The civil indemnity and moral damages are fixed at P75,000.00 each because homicide was a gross crime.
Considering that the decisions of the lower courts contained no treatment of the actual damages, the Court is in no position to dwell on this. The lack of such treatment notwithstanding, the Court holds that temperate damages of P25,000.00 should be allowed to the heirs of the victim. Article 2224 of the Civil Code authorizes temperate damages to be recovered when some pecuniary loss has been suffered but its amount cannot be proved with certainty. There is no longer any doubt that when actual damages for burial and related expenses are not substantiated with receipts, temperate damages of at least P25,000.00 are warranted, for it is certainly unfair to deny to the surviving heirs of the victim the compensation for such expenses as actual damages.8 This pronouncement proceeds from the sound reasoning that it would be anomalous that the heirs of the victim who tried and succeeded in proving actual damages of less than P25,000.00 would only be put in a worse situation than others who might have presented no receipts at all but would still be entitled to P25,000.00 as temperate damages.9 In addition, in line with recent jurisprudence,10 all the items of civil liability shall earn interest of 6% per annum, computed from the date of the finality of this judgment until the items are fully paid.
WHEREFORE, the Court AFFIRMS the decision promulgated on October 22, 2004 subject to the MODIFICATION that: (a) the INDETERMINATE SENTENCE of petitioner PEDRO LADINES is 10 years and one day of prision mayor, as minimum, to 14 years, eight months and one day of the medium period of reclusion temporal, as maximum; and (b) the petitioner shall pay to the heirs of the victim Erwin de Ramon: (1) civil indemnity and moral damages of P75,000.00 each; (2) temperate damages of P25,000.00; (c) interest of 6% per annum on all items of the civil liability computed from the date of the finality of this judgment until they are fully paid; and (d) the costs of suit.
Sereno, C.J., Leonardo-De Castro, Perez, and Perlas-Bernabe, JJ., concur.
FIRST DIVISION, G.R. No. 167333, January 11, 2016, PEDRO LADINES, PETITIONER, VS. PEOPLE OF THE PHILIPPINES AND EDWIN DE RAMON, RESPONDENTS.
1 Angeles v. Pascual. G.R. No. 157150, September 21, 2011, 658 SCRA 23, 28-29.
2 Id. at 29-30.
3 Luzon Hydro Corporation v. Commissioner of Internal Revenue, G.R. No. 188260, November 13, 2013, 709 SCRA 462, 476.
4 Custodio v. Sandigunbayan, G.R. Nos. 96027-28, March 8, 2005, 453 SCRA 24, 33.
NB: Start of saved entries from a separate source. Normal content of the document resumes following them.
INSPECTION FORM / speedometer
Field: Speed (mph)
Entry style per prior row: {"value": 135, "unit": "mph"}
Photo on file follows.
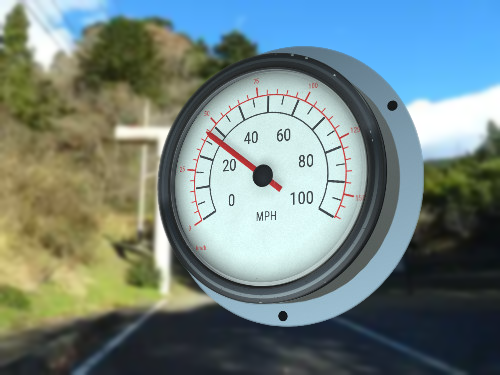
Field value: {"value": 27.5, "unit": "mph"}
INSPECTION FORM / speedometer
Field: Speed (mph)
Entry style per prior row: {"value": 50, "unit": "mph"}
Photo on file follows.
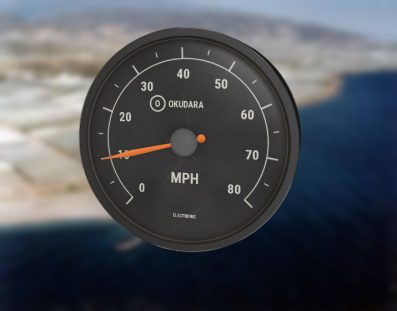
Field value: {"value": 10, "unit": "mph"}
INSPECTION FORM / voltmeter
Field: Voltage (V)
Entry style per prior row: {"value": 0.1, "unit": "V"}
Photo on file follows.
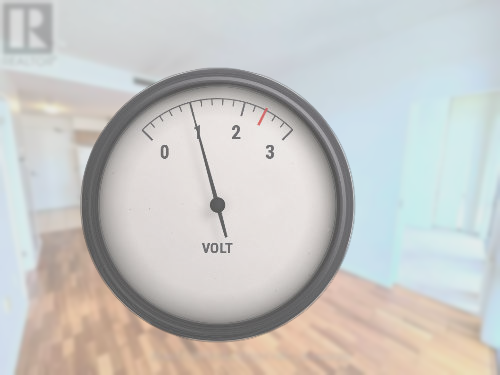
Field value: {"value": 1, "unit": "V"}
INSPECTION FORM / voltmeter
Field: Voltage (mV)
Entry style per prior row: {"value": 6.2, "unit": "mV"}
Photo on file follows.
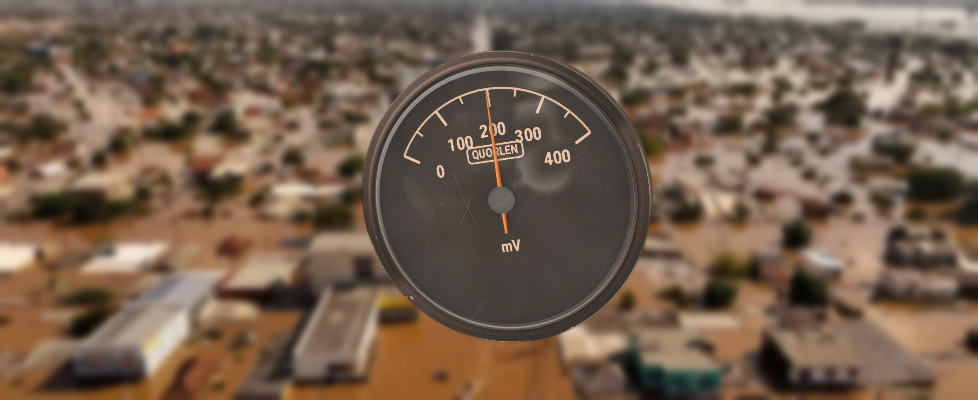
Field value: {"value": 200, "unit": "mV"}
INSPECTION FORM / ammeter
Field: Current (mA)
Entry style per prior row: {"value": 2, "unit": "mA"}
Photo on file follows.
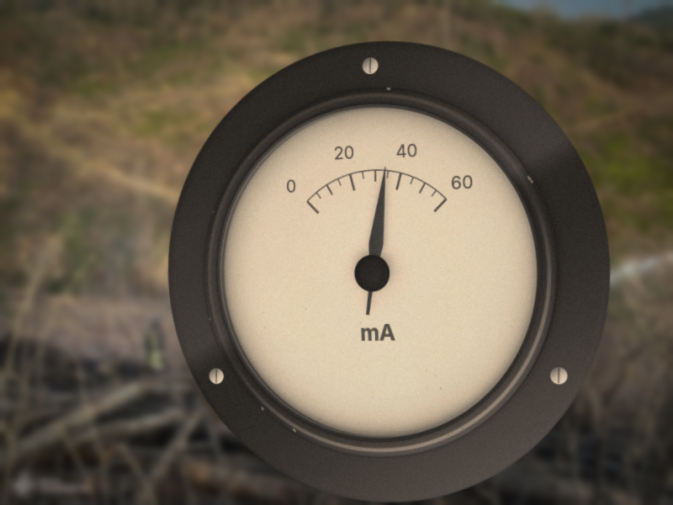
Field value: {"value": 35, "unit": "mA"}
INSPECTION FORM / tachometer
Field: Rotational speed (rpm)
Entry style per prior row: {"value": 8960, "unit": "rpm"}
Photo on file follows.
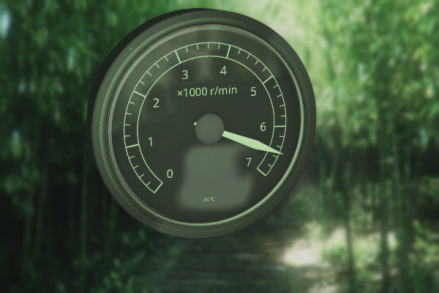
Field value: {"value": 6500, "unit": "rpm"}
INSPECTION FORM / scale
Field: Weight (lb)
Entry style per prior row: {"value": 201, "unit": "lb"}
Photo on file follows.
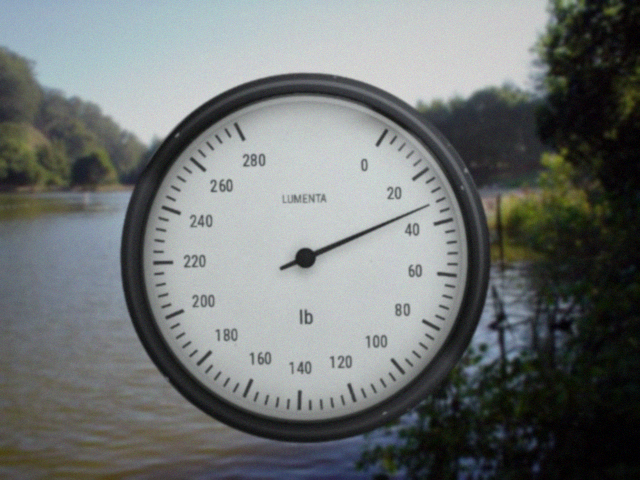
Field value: {"value": 32, "unit": "lb"}
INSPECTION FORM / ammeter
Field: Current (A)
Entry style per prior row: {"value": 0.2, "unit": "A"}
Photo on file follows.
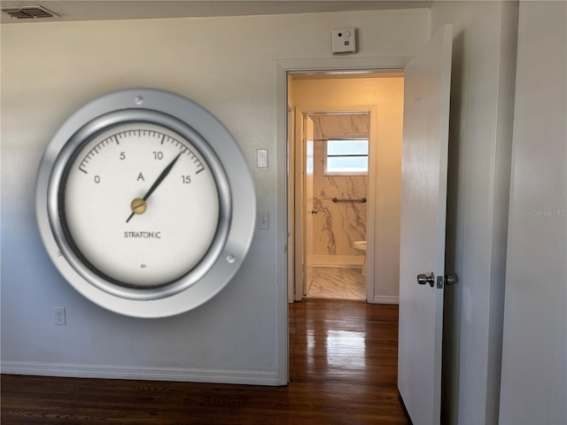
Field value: {"value": 12.5, "unit": "A"}
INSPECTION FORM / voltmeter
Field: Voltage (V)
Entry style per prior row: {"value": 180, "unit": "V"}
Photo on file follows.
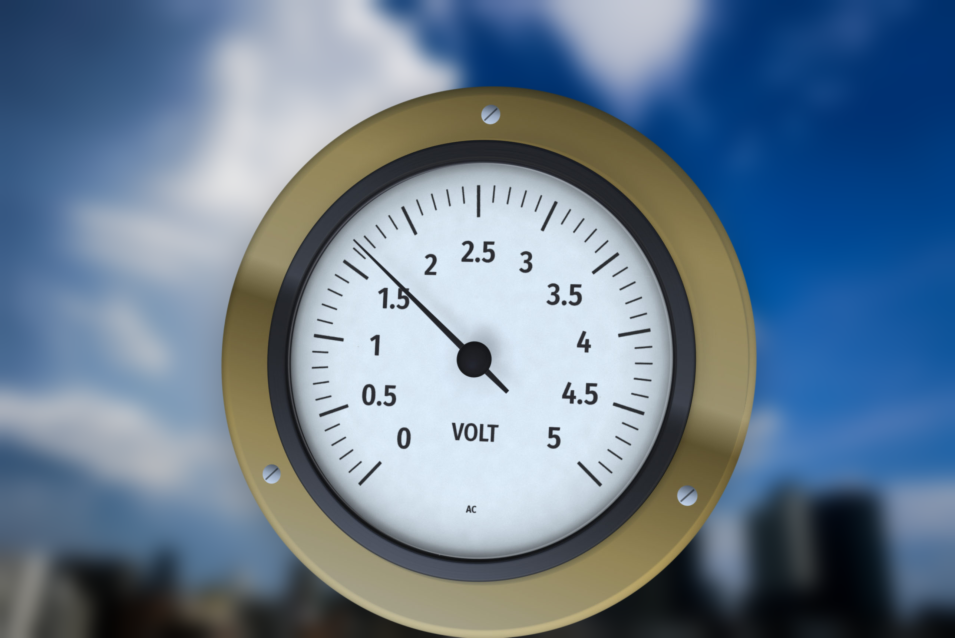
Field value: {"value": 1.65, "unit": "V"}
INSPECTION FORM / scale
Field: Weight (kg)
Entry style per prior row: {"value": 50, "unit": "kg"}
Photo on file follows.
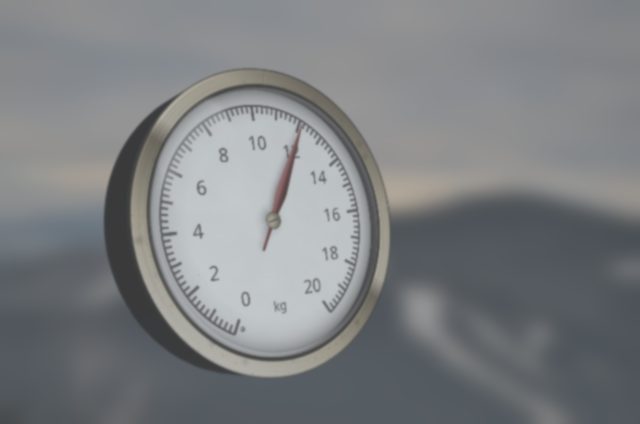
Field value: {"value": 12, "unit": "kg"}
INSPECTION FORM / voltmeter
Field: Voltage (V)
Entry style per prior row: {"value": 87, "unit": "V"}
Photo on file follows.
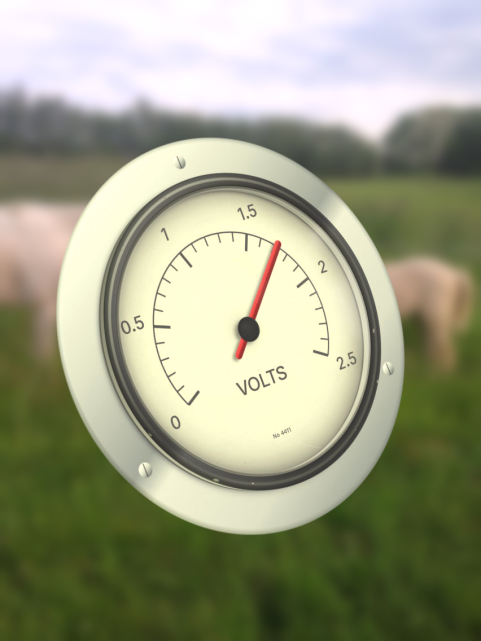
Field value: {"value": 1.7, "unit": "V"}
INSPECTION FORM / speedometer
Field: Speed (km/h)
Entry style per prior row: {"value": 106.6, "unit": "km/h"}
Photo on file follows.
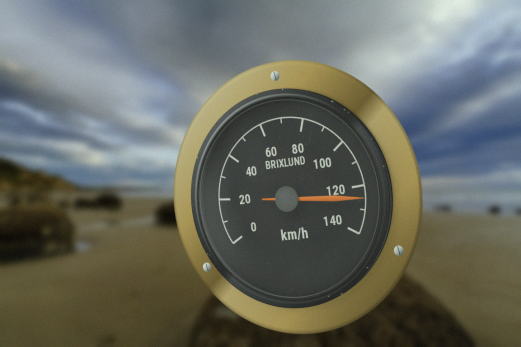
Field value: {"value": 125, "unit": "km/h"}
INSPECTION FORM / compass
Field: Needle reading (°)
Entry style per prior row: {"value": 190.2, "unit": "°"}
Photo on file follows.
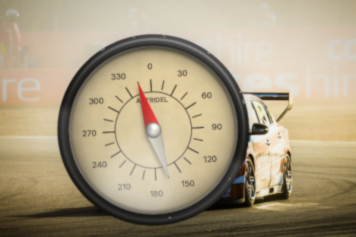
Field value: {"value": 345, "unit": "°"}
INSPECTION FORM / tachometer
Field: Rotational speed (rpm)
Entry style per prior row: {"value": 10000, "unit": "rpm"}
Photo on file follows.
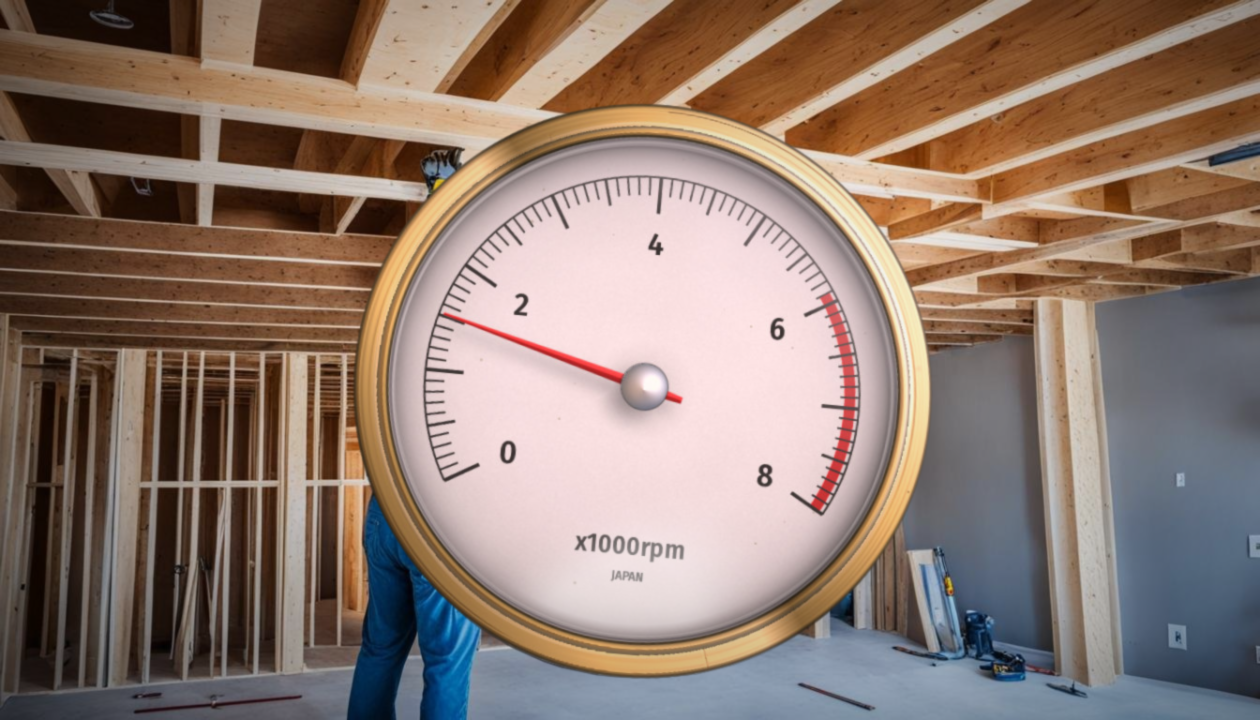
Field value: {"value": 1500, "unit": "rpm"}
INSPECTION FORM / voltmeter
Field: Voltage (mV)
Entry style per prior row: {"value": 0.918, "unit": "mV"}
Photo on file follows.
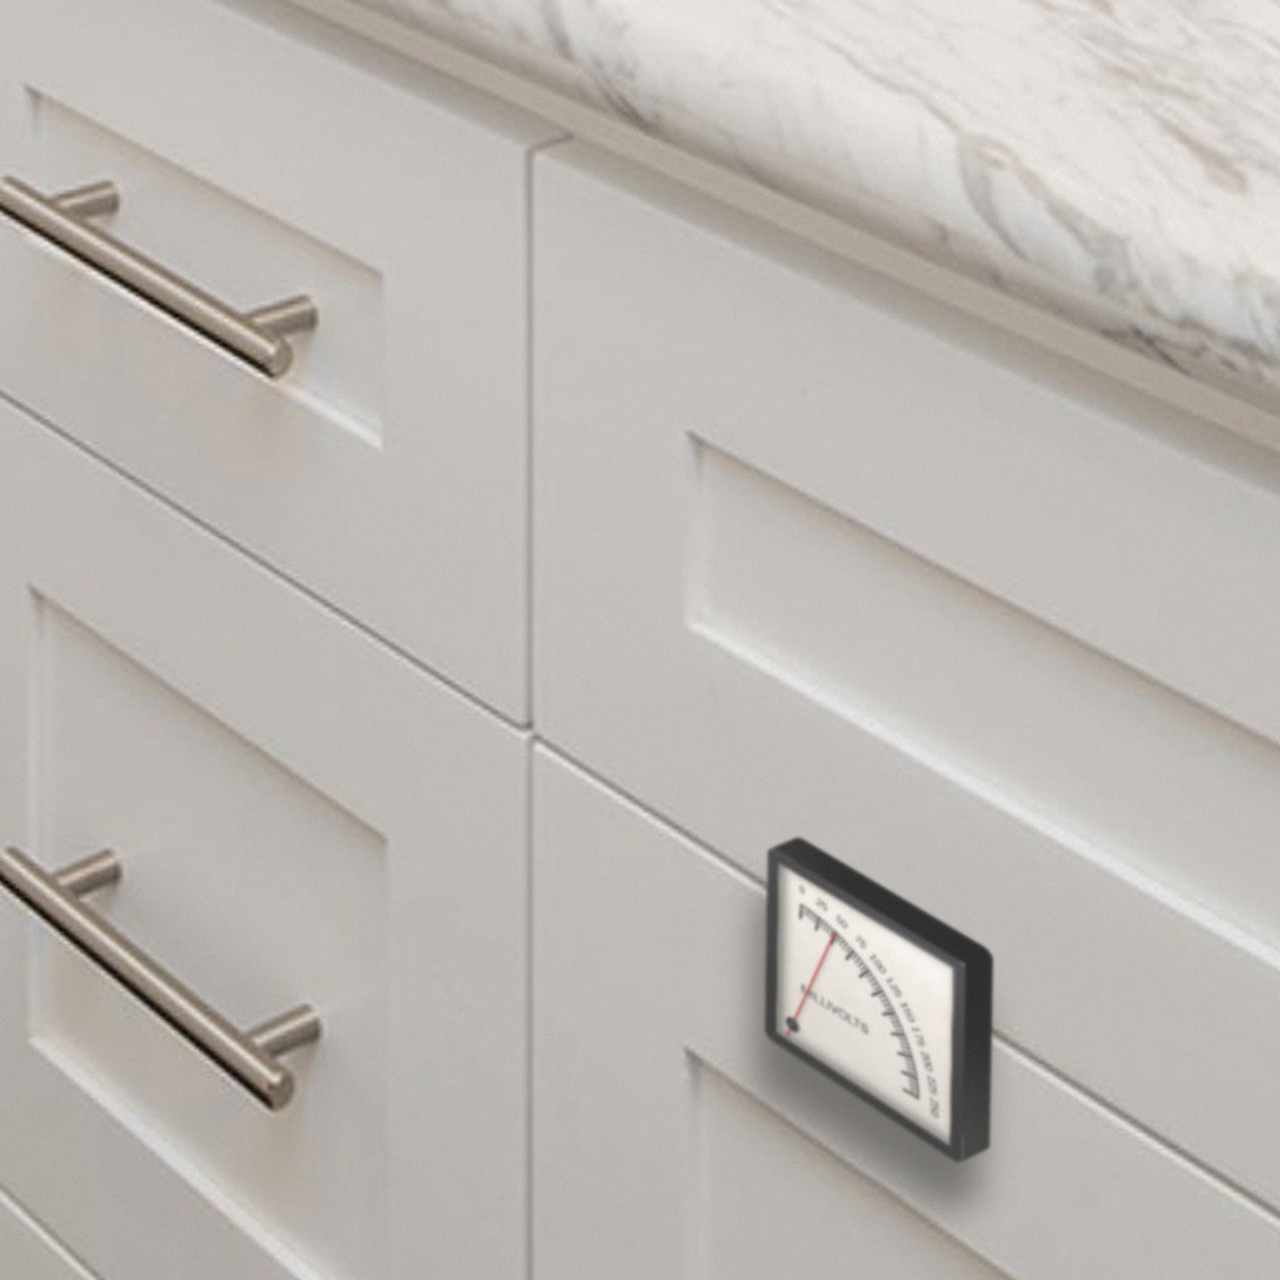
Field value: {"value": 50, "unit": "mV"}
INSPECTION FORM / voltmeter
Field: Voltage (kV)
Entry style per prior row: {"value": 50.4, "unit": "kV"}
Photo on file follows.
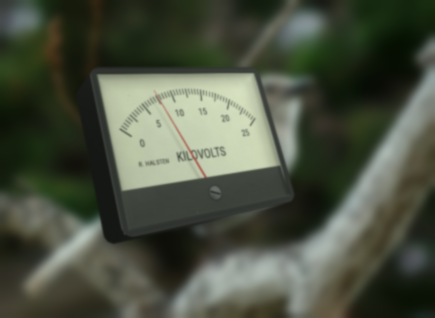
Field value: {"value": 7.5, "unit": "kV"}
5 Article 249, Revised Penal Code.
6 People v. Osianas, G.R. No. 182548, September 30, 2008, 567 SCRA 319, 339-340; People v. Buduhcm, G.R. No. 178196. August 6, 2008, 561 SCRA 337, 367-368; People v. Berondo, Jr., G.R. No. 177827, March 30, 2009, 582 SCRA 547, 554-555.
7 People v. Panado, G.R. No. 133439, December 26, 2000, 348 SCRA 679, 690-691.
8 People v. Lacaden, G.R. No. 187682, November 25, 2009, 605 SCRA 784, 804-805.
10 Sison v. People, G.R. No. 187229, February 22, 2012, 666 SCRA 645, 667.